Very interesting experiment, following up on your earlier, also interesting one.
Can I ask, what form of Hathi metadata is getting used in this post? I’m not sure I know what exactly gets returned through the Solr API. Are you using Library of Congress subject headings, or …?
Unless I’m confused, I don’t think this is my algorithmically-inferred metadata; I think it’s probably human tagging.
To be honest I’m not too clear on how Hathi populates its “genre” field – it’s one of a dozen or more in the xml file returned by the Solr API:
I’d be surprised if it was all human-coded howver, as nearly every record seems to have a genre value.
I did do something else with LC headings, here: http://thelifeofwords.uwaterloo.ca/oed-subject-matter/
Your comment reminds me that my next experiment in this series was to link up hits to rows in your your consolidated metadata sheets and compare results. It might be next week though before that happens, as LOWbot has come down with something and is in need of repairs.
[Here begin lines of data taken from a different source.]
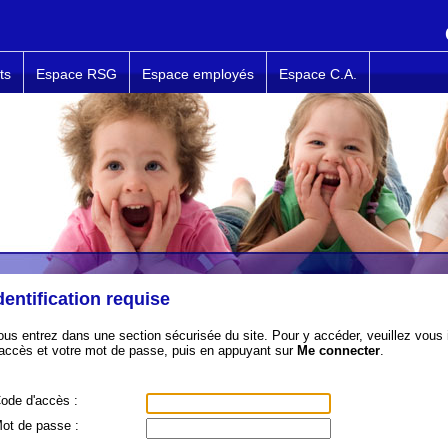
ts
Espace RSG
Espace employés
Espace C.A.
dentification requise
ous entrez dans une section sécurisée du site. Pour y accéder, veuillez vous i
'accès et votre mot de passe, puis en appuyant sur
Me connecter
.
ode d'accès :
ot de passe :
Thanks! I’ll have to check, myself, where the Solr API gets its metadata information. My guess is that that field is *inferred from* metadata that was ultimately created by hand — by human catalogers in a bunch of different libraries. But in mapping that info to Solr, the translation process may, as you suggest, simply dump everything into “Not Fiction” if there’s no human tag.
I’ll also be interested to see what you get with my (algorithmic) genre tags. My data was unfortunately based on a version of the library which is five years old now. Hathi now has lots of volumes that just aren’t included in my genre metadata.
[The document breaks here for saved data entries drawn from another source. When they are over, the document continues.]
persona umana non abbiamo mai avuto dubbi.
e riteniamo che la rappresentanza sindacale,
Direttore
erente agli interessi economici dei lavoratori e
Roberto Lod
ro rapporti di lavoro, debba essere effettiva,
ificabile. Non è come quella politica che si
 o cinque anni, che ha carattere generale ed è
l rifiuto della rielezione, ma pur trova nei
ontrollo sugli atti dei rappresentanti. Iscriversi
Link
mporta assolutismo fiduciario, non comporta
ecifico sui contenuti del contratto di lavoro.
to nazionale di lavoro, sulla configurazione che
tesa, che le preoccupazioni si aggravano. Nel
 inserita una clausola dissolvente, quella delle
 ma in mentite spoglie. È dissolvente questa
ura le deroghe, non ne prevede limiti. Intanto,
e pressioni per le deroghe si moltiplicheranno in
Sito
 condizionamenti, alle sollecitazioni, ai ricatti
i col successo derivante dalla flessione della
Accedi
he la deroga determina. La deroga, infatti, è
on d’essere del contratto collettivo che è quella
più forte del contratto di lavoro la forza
I believe the Solr info comes mostly from character position #33 here:
You’ll recognize most of the categories. It’s ultimately human tagging.
Oh right okay – that makes sense, and is helpful to know. Well, to paraphrase myself, sometimes humans are a just a waste of time (though in the original, tbc, I was referring to my algorithms, not yours).
So anyway, as a highish accuracy/low recall set this will be a good third comparator to your and my ones, in those places where our texts overlap.